My blog is not to help survivors recover, it is to have the 10 million yearly stroke survivors light fires underneath their doctors, stroke hospitals and stroke researchers to get stroke solved. 100% recovery. The stroke medical world is completely failing at that goal, they don't even have it as a goal. Shortly after getting out of the hospital and getting NO information on the process or protocols of stroke rehabilitation and recovery I started searching on the internet and found that no other survivor received useful information. This is an attempt to cover all stroke rehabilitation information that should be readily available to survivors so they can talk with informed knowledge to their medical staff. It lays out what needs to be done to get stroke survivors closer to 100% recovery. It's quite disgusting that this information is not available from every stroke association and doctors group.

Thursday, September 19, 2013

Haptic-based neurorehabilitation in post-stroke patients: a feasibility prospective multicentre trial for robotics hand rehabilitation.

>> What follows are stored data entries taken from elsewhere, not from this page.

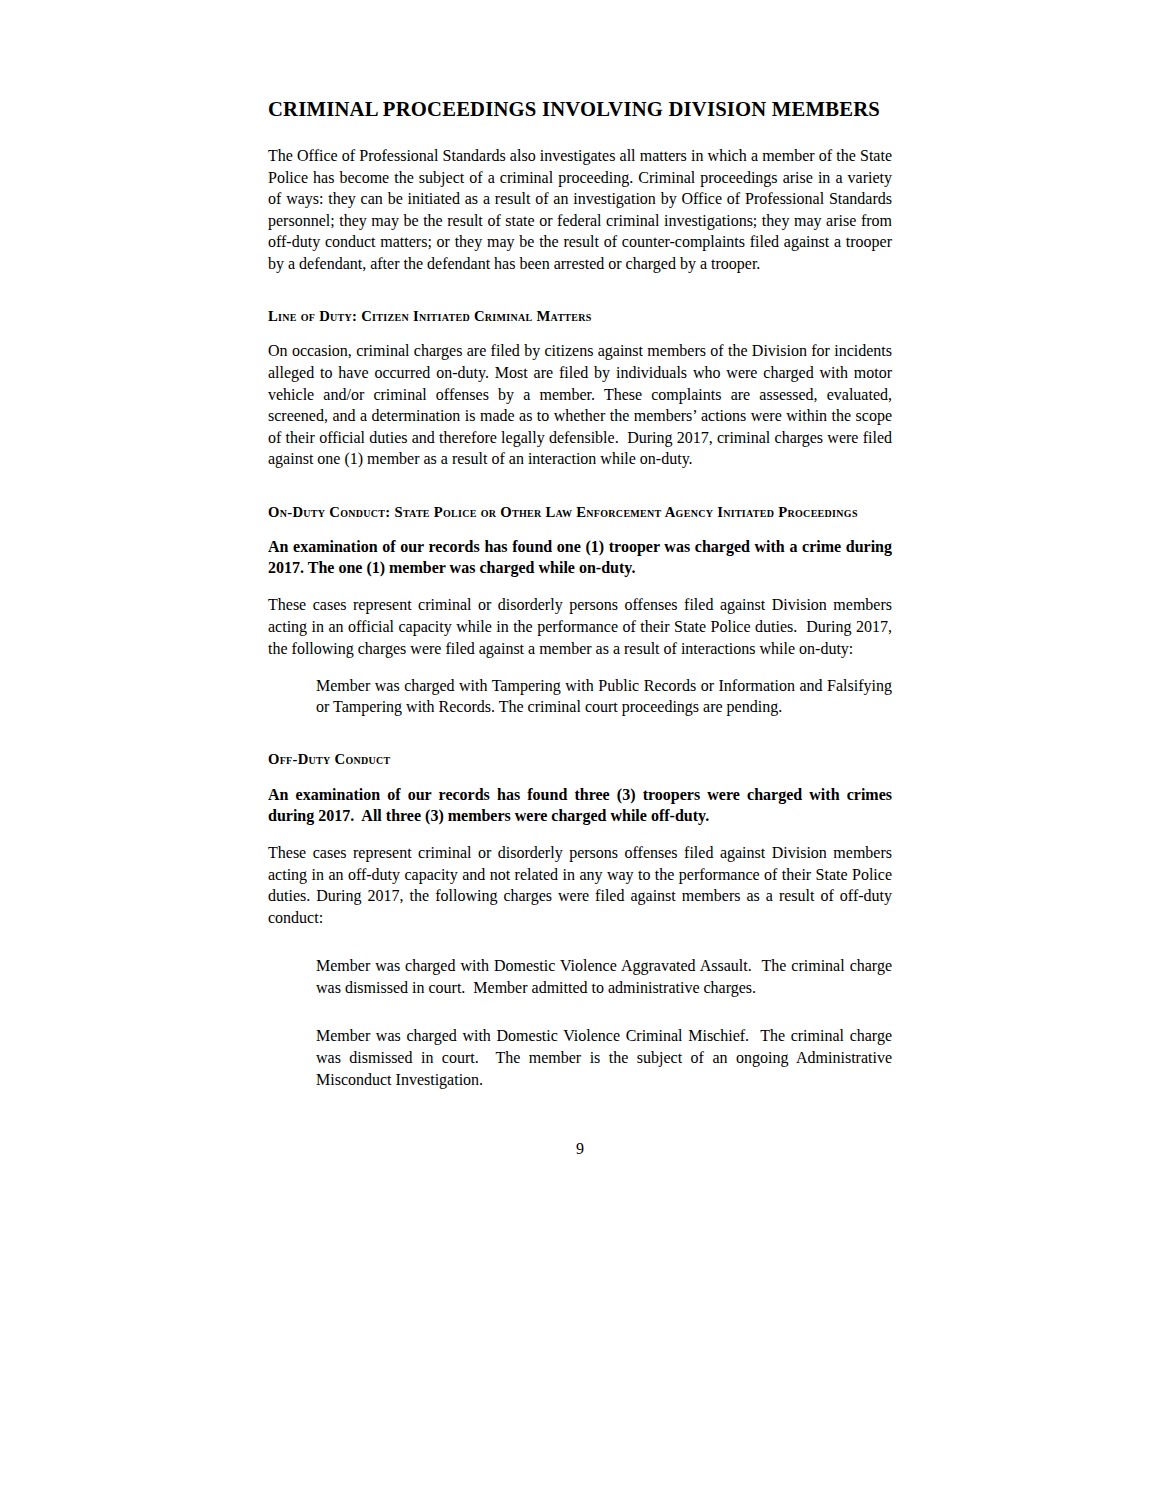CRIMINAL PROCEEDINGS INVOLVING DIVISION MEMBERS
The Office of Professional Standards also investigates all matters in which a member of the State Police has become the subject of a criminal proceeding. Criminal proceedings arise in a variety of ways: they can be initiated as a result of an investigation by Office of Professional Standards personnel; they may be the result of state or federal criminal investigations; they may arise from off-duty conduct matters; or they may be the result of counter-complaints filed against a trooper by a defendant, after the defendant has been arrested or charged by a trooper.
Line of Duty: Citizen Initiated Criminal Matters
On occasion, criminal charges are filed by citizens against members of the Division for incidents alleged to have occurred on-duty. Most are filed by individuals who were charged with motor vehicle and/or criminal offenses by a member. These complaints are assessed, evaluated, screened, and a determination is made as to whether the members’ actions were within the scope of their official duties and therefore legally defensible. During 2017, criminal charges were filed against one (1) member as a result of an interaction while on-duty.
On-Duty Conduct: State Police or Other Law Enforcement Agency Initiated Proceedings
An examination of our records has found one (1) trooper was charged with a crime during 2017. The one (1) member was charged while on-duty.
These cases represent criminal or disorderly persons offenses filed against Division members acting in an official capacity while in the performance of their State Police duties. During 2017, the following charges were filed against a member as a result of interactions while on-duty:
Member was charged with Tampering with Public Records or Information and Falsifying or Tampering with Records. The criminal court proceedings are pending.
Off-Duty Conduct
An examination of our records has found three (3) troopers were charged with crimes during 2017. All three (3) members were charged while off-duty.
These cases represent criminal or disorderly persons offenses filed against Division members acting in an off-duty capacity and not related in any way to the performance of their State Police duties. During 2017, the following charges were filed against members as a result of off-duty conduct:
Member was charged with Domestic Violence Aggravated Assault. The criminal charge was dismissed in court. Member admitted to administrative charges.
Member was charged with Domestic Violence Criminal Mischief. The criminal charge was dismissed in court. The member is the subject of an ongoing Administrative Misconduct Investigation.
9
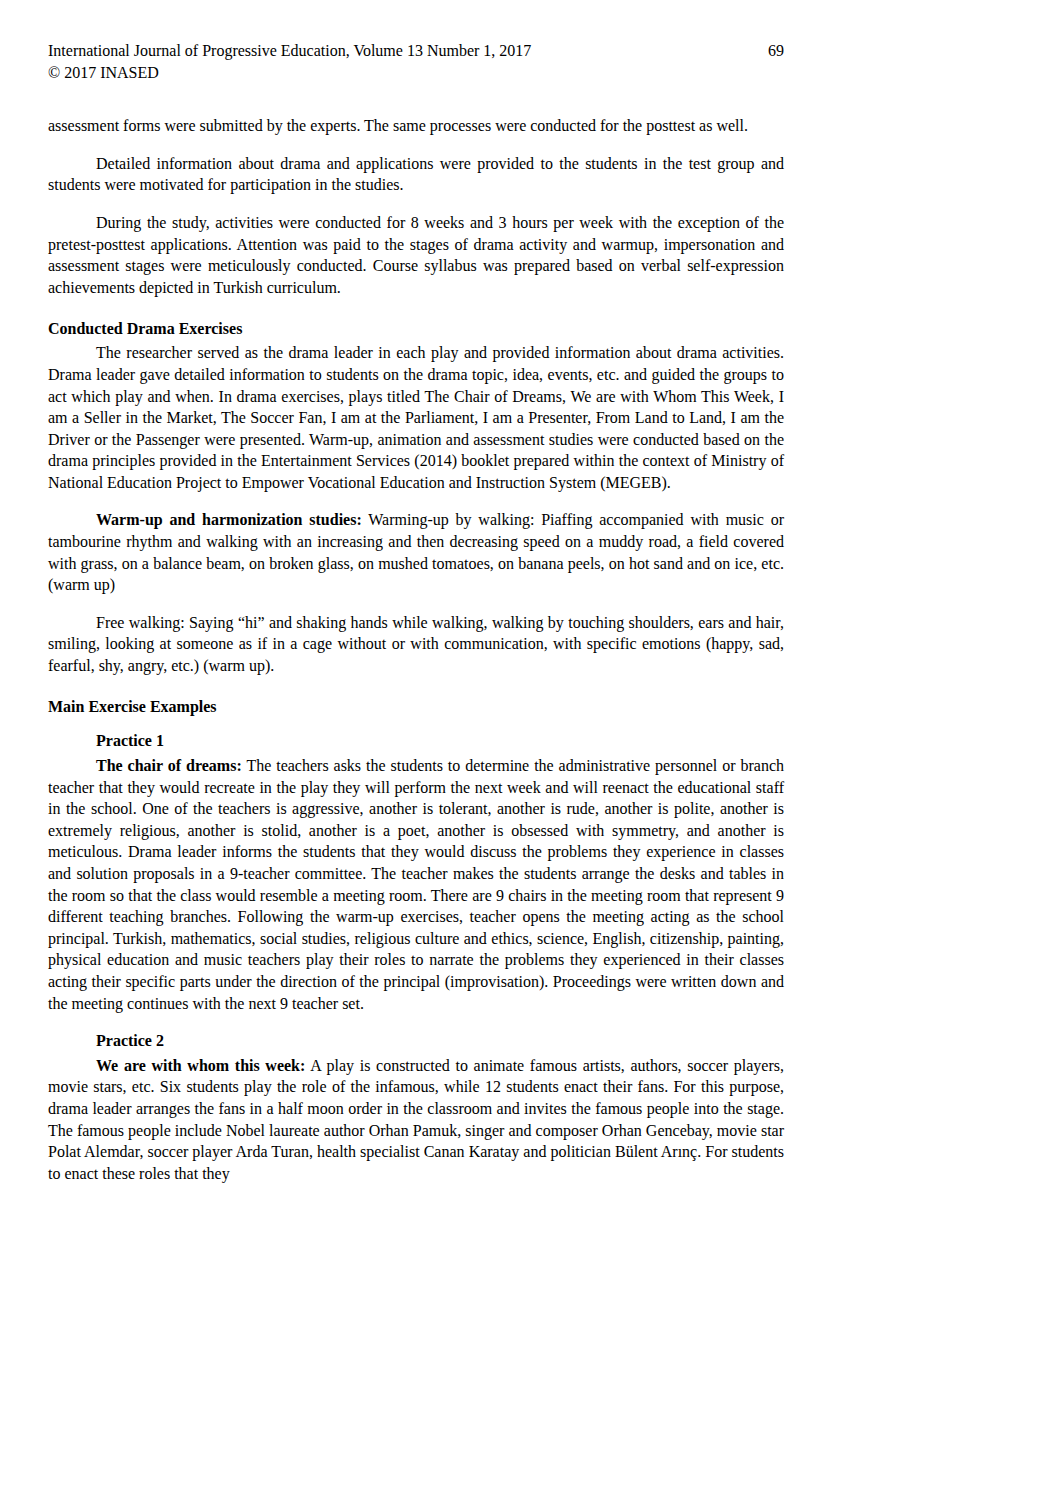69 International Journal of Progressive Education, Volume 13 Number 1, 2017 © 2017 INASED
assessment forms were submitted by the experts. The same processes were conducted for the posttest as well.
Detailed information about drama and applications were provided to the students in the test group and students were motivated for participation in the studies.
During the study, activities were conducted for 8 weeks and 3 hours per week with the exception of the pretest-posttest applications. Attention was paid to the stages of drama activity and warmup, impersonation and assessment stages were meticulously conducted. Course syllabus was prepared based on verbal self-expression achievements depicted in Turkish curriculum.
Conducted Drama Exercises
The researcher served as the drama leader in each play and provided information about drama activities. Drama leader gave detailed information to students on the drama topic, idea, events, etc. and guided the groups to act which play and when. In drama exercises, plays titled The Chair of Dreams, We are with Whom This Week, I am a Seller in the Market, The Soccer Fan, I am at the Parliament, I am a Presenter, From Land to Land, I am the Driver or the Passenger were presented. Warm-up, animation and assessment studies were conducted based on the drama principles provided in the Entertainment Services (2014) booklet prepared within the context of Ministry of National Education Project to Empower Vocational Education and Instruction System (MEGEB).
Warm-up and harmonization studies: Warming-up by walking: Piaffing accompanied with music or tambourine rhythm and walking with an increasing and then decreasing speed on a muddy road, a field covered with grass, on a balance beam, on broken glass, on mushed tomatoes, on banana peels, on hot sand and on ice, etc. (warm up)
Free walking: Saying “hi” and shaking hands while walking, walking by touching shoulders, ears and hair, smiling, looking at someone as if in a cage without or with communication, with specific emotions (happy, sad, fearful, shy, angry, etc.) (warm up).
Main Exercise Examples
Practice 1
The chair of dreams: The teachers asks the students to determine the administrative personnel or branch teacher that they would recreate in the play they will perform the next week and will reenact the educational staff in the school. One of the teachers is aggressive, another is tolerant, another is rude, another is polite, another is extremely religious, another is stolid, another is a poet, another is obsessed with symmetry, and another is meticulous. Drama leader informs the students that they would discuss the problems they experience in classes and solution proposals in a 9-teacher committee. The teacher makes the students arrange the desks and tables in the room so that the class would resemble a meeting room. There are 9 chairs in the meeting room that represent 9 different teaching branches. Following the warm-up exercises, teacher opens the meeting acting as the school principal. Turkish, mathematics, social studies, religious culture and ethics, science, English, citizenship, painting, physical education and music teachers play their roles to narrate the problems they experienced in their classes acting their specific parts under the direction of the principal (improvisation). Proceedings were written down and the meeting continues with the next 9 teacher set.
Practice 2
We are with whom this week: A play is constructed to animate famous artists, authors, soccer players, movie stars, etc. Six students play the role of the infamous, while 12 students enact their fans. For this purpose, drama leader arranges the fans in a half moon order in the classroom and invites the famous people into the stage. The famous people include Nobel laureate author Orhan Pamuk, singer and composer Orhan Gencebay, movie star Polat Alemdar, soccer player Arda Turan, health specialist Canan Karatay and politician Bülent Arınç. For students to enact these roles that they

Its for recovering the hand, your therapists should be all over this.
http://scholar.google.com/scholar_url?hl=en&q=http://downloads.hindawi.com/journals/cmmm/aip/895492.pdf&sa=X&scisig=AAGBfm2RzduXzb0fujBc-zuA033JkUGl6g&oi=scholaralrt
ABSTRACT
Background: Haptic robots allow the exploitation of known motor learning mechanisms,
representing a valuable option for motor treatment after stroke. The aim of this feasibility
multicentre study was to test the clinical efficacy of a haptic prototype, for the recovery of hand
function after stroke.
Methods: A prospective pilot clinical trial was planned on 15 consecutive patients enrolled in 3
rehabilitation centre in Italy. All the framework features of the haptic robot (e.g. control loop,
external communication, graphic rendering for virtual reality) were implemented into a real–time
Matlab/Simulink environment, controlling a five-bar linkage able to provide forces up to 20 [N] at
the end effector, used for finger and hand rehabilitation therapies. Clinical (i.e. Fugl-Meyer upper
extremity scale; nine hold pegboard test) and kinematics (i.e. time; velocity; jerk metric; normalized
jerk of standard movements) outcomes were assessed before and after treatment to detect changes in
patients’ motor performance. Reorganization of cortical activation was detected in one patient by
fMRI.
Results and conclusions: All patients showed significant improvements in both clinical and
kinematic outcomes. Additionally, fMRI results suggest that the proposed approach may promote a
better cortical activation in the brain.